SEBI Tightens Due Diligence Rules for AIFs, Sets April 2025 Deadline for Compliance

In a bid to enhance compliance and curb the circumvention of regulatory frameworks, the Securities and Exchange Board of India (SEBI) has issued new guidelines requiring Alternative Investment Funds (AIFs) and their managers to perform rigorous due diligence on both investors and investments. These directives are aimed at ensuring that AIFs, particularly those classified as Qualified Institutional Buyers (QIBs) or Qualified Buyers (QBs), adhere to stricter standards of compliance.

According to SEBI’s circular, AIFs and their managers must conduct thorough background checks to ensure that only eligible investors, particularly those meeting QIB or QB criteria, benefit from the advantages offered by AIF structures. This move is designed to prevent ineligible investors from exploiting these benefits improperly.

In addition to investor scrutiny, SEBI has also warned AIFs against aiding in the “evergreening” of stressed loans and assets—an issue closely monitored by the Reserve Bank of India (RBI). AIFs involved in such practices must comply with RBI’s norms concerning income recognition, asset classification, provisioning, and restructuring of assets.

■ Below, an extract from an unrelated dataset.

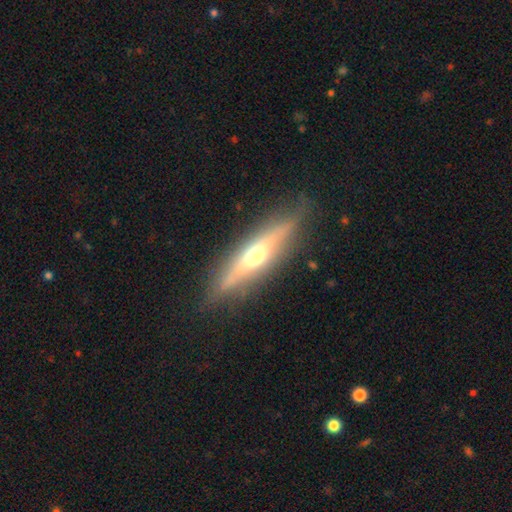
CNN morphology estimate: Smooth or featured? featured or disk (64%)
Edge-on disk? yes (89%)
Edge-on bulge? rounded (86%)
Merging? none (83%)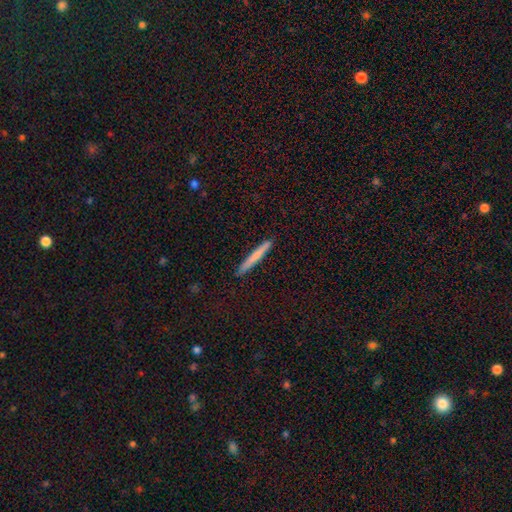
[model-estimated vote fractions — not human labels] A smooth galaxy with no disk features (68%) that is cigar-shaped (97%). Merging: none (91%).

Furthermore, AIFs are required to perform additional due diligence when dealing with investments from countries that share land borders with India, in line with Foreign Exchange Management Rules. The new measures also mandate a more stringent due diligence process for any scheme where a single investor or a group of investors contributes 50% or more to the fund’s assets.

For schemes that include RBI-regulated entities, SEBI emphasized the need for enhanced checks to ensure these entities comply with all relevant guidelines.

The market regulator has set a deadline of April 7, 2025, for AIFs to complete due diligence checks or report compliance for existing investments. If an investor fails to meet the due diligence requirements, they may be excluded from the investment process. Additionally, AIF managers must submit reports on the status of existing investments by the same deadline.

SEBI’s updated guidelines aim to foster greater transparency and ensure that AIFs operate within the bounds of both SEBI and RBI regulations. These measures are expected to tighten the governance of the alternative investment landscape in India and strengthen regulatory compliance across the sector.